Set problem: Format the data as a numbered list, from the first line through the line containing "country: HU", both included, leaving out any blank lines.
--------
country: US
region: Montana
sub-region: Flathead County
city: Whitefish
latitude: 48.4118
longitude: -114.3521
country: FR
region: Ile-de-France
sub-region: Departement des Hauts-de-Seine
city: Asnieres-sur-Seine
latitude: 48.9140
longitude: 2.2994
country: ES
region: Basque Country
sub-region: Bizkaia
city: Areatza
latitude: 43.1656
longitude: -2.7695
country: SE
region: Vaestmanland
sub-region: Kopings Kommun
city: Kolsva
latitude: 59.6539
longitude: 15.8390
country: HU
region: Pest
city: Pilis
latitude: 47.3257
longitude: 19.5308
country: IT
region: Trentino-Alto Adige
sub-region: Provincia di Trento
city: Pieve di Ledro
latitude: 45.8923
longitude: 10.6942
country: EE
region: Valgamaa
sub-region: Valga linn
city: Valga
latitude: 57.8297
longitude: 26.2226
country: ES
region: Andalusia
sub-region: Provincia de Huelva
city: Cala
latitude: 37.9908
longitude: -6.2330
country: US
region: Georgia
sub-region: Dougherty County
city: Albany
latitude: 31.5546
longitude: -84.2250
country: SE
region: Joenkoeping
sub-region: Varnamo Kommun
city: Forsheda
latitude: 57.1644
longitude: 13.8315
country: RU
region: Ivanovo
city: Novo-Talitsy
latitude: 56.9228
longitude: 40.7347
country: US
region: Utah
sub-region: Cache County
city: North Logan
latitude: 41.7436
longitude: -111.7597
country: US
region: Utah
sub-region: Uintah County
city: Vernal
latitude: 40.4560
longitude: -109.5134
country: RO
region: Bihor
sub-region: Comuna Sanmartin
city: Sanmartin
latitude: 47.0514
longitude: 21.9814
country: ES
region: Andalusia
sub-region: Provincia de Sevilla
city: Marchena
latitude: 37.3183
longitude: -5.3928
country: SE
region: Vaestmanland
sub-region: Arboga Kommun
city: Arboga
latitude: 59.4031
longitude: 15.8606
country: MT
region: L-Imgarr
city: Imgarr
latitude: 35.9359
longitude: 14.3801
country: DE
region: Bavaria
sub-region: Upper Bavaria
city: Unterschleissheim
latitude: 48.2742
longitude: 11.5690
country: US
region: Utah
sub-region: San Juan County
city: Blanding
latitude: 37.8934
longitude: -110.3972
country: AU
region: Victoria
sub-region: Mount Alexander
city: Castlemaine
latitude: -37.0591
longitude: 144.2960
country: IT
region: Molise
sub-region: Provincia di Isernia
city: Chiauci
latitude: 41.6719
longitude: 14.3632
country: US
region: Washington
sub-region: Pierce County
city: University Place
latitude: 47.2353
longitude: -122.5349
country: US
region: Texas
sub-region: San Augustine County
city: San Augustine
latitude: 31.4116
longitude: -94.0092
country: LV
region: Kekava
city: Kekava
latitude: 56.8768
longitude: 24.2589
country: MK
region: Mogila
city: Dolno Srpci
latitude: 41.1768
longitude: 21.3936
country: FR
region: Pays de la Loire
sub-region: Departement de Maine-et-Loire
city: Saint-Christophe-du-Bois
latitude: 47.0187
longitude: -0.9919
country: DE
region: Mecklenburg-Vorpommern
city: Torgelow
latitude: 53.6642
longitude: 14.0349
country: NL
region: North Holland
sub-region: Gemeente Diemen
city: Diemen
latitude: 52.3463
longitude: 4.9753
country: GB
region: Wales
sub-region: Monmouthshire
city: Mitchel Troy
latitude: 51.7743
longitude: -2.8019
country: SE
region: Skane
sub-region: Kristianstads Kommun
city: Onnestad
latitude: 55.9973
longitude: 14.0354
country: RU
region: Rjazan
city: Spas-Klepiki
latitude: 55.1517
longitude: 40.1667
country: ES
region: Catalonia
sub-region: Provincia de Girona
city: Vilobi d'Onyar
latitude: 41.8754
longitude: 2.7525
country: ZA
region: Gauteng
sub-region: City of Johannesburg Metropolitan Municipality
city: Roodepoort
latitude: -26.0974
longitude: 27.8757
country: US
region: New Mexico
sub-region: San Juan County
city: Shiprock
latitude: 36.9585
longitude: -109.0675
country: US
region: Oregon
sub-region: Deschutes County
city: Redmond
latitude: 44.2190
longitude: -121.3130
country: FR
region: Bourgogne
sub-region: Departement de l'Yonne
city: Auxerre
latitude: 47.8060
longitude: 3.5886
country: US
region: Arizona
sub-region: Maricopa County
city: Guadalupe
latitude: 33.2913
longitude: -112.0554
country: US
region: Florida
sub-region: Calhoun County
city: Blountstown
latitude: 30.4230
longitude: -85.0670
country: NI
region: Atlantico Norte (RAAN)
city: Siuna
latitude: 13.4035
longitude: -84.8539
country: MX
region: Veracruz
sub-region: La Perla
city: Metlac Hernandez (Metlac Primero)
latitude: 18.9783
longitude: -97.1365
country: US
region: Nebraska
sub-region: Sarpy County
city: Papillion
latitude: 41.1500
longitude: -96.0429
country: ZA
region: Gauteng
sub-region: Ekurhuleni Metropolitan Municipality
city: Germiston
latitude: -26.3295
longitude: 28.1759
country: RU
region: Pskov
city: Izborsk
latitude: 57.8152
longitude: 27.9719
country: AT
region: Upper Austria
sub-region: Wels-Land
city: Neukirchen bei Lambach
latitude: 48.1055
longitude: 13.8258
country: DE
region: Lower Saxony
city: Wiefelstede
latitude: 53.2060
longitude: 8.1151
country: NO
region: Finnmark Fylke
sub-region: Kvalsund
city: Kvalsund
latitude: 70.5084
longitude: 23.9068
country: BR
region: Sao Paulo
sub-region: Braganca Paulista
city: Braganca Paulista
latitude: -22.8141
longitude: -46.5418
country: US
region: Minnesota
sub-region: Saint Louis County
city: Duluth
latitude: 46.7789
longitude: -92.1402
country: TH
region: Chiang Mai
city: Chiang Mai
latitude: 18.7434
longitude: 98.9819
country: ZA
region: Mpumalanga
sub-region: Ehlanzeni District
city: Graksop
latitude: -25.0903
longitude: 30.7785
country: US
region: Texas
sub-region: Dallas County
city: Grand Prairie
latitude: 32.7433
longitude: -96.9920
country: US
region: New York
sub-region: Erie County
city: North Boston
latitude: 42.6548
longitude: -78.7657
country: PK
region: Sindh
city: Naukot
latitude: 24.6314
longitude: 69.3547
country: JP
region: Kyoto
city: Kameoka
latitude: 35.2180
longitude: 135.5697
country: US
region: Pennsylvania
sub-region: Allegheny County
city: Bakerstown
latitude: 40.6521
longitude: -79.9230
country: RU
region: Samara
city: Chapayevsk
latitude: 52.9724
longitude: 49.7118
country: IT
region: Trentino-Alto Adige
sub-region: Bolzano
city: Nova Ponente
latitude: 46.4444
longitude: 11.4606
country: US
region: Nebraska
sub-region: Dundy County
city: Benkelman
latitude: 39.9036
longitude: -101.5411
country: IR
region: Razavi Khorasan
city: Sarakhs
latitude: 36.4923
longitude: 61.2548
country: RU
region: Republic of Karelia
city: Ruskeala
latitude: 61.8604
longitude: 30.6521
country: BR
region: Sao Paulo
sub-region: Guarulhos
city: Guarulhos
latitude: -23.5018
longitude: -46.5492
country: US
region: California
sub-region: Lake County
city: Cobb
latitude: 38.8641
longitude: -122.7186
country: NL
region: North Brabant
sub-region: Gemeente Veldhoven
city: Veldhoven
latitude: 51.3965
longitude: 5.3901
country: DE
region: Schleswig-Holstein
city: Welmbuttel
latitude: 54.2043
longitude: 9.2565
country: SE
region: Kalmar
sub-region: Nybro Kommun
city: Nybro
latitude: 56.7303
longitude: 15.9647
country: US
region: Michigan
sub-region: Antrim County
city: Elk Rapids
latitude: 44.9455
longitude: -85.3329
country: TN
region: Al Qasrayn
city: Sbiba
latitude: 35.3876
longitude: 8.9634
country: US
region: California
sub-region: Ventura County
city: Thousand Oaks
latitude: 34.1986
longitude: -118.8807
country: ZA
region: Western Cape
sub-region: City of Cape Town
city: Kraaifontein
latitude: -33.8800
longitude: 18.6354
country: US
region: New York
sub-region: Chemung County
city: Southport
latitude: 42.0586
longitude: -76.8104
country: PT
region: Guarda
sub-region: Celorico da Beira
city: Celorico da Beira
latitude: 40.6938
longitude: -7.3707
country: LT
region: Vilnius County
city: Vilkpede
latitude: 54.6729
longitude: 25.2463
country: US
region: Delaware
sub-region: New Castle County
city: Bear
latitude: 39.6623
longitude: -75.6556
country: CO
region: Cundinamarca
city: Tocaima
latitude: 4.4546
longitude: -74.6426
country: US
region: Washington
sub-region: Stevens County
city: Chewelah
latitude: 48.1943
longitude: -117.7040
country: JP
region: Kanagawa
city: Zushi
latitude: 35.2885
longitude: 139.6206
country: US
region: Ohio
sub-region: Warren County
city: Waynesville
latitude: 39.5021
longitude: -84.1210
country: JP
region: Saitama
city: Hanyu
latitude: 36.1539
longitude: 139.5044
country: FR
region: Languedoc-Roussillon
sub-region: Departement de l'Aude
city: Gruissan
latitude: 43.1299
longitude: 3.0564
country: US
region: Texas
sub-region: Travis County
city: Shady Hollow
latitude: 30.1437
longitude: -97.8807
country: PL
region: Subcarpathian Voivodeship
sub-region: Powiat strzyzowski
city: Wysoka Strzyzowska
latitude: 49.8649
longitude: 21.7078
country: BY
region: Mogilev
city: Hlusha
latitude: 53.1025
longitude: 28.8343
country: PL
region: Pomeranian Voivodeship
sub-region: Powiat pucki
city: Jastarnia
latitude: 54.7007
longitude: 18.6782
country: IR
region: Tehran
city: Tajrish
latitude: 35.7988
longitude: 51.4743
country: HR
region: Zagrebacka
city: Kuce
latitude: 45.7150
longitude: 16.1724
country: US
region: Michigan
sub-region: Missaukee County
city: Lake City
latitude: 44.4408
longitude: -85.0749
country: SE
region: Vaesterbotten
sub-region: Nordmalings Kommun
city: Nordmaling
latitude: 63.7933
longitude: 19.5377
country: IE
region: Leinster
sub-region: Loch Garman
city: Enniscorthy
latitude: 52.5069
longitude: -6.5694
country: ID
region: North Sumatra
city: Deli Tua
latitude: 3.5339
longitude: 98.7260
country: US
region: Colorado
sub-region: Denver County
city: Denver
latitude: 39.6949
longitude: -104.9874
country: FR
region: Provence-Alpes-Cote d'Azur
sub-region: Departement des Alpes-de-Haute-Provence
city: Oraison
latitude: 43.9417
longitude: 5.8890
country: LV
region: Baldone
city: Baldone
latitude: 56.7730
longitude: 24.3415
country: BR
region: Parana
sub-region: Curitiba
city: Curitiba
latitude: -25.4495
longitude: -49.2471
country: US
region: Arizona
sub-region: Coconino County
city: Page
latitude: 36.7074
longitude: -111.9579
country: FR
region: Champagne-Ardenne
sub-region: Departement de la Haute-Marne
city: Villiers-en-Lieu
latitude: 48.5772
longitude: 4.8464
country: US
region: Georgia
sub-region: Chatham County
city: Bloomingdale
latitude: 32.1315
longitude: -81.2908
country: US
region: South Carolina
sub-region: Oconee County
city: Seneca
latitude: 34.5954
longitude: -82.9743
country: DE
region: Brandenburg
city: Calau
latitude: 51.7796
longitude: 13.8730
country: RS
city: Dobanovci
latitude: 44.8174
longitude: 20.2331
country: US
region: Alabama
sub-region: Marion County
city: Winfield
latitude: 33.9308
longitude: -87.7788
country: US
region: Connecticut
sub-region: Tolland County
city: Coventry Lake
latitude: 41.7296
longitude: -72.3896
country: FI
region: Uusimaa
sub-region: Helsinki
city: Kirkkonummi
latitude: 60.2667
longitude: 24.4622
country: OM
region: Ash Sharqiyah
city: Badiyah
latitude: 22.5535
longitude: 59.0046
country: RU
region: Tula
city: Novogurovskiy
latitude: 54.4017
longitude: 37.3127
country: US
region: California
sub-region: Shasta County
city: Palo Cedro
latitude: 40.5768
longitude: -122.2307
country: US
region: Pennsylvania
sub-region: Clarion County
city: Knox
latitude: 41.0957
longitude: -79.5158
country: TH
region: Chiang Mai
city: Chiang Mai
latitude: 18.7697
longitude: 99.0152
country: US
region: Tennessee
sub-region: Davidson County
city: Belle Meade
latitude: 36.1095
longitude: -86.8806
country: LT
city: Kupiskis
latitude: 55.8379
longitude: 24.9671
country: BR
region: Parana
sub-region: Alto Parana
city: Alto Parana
--------
Finished exercise:
1. country: US
2. region: Montana
3. sub-region: Flathead County
4. city: Whitefish
5. latitude: 48.4118
6. longitude: -114.3521
7. country: FR
8. region: Ile-de-France
9. sub-region: Departement des Hauts-de-Seine
10. city: Asnieres-sur-Seine
11. latitude: 48.9140
12. longitude: 2.2994
13. country: ES
14. region: Basque Country
15. sub-region: Bizkaia
16. city: Areatza
17. latitude: 43.1656
18. longitude: -2.7695
19. country: SE
20. region: Vaestmanland
21. sub-region: Kopings Kommun
22. city: Kolsva
23. latitude: 59.6539
24. longitude: 15.8390
25. country: HU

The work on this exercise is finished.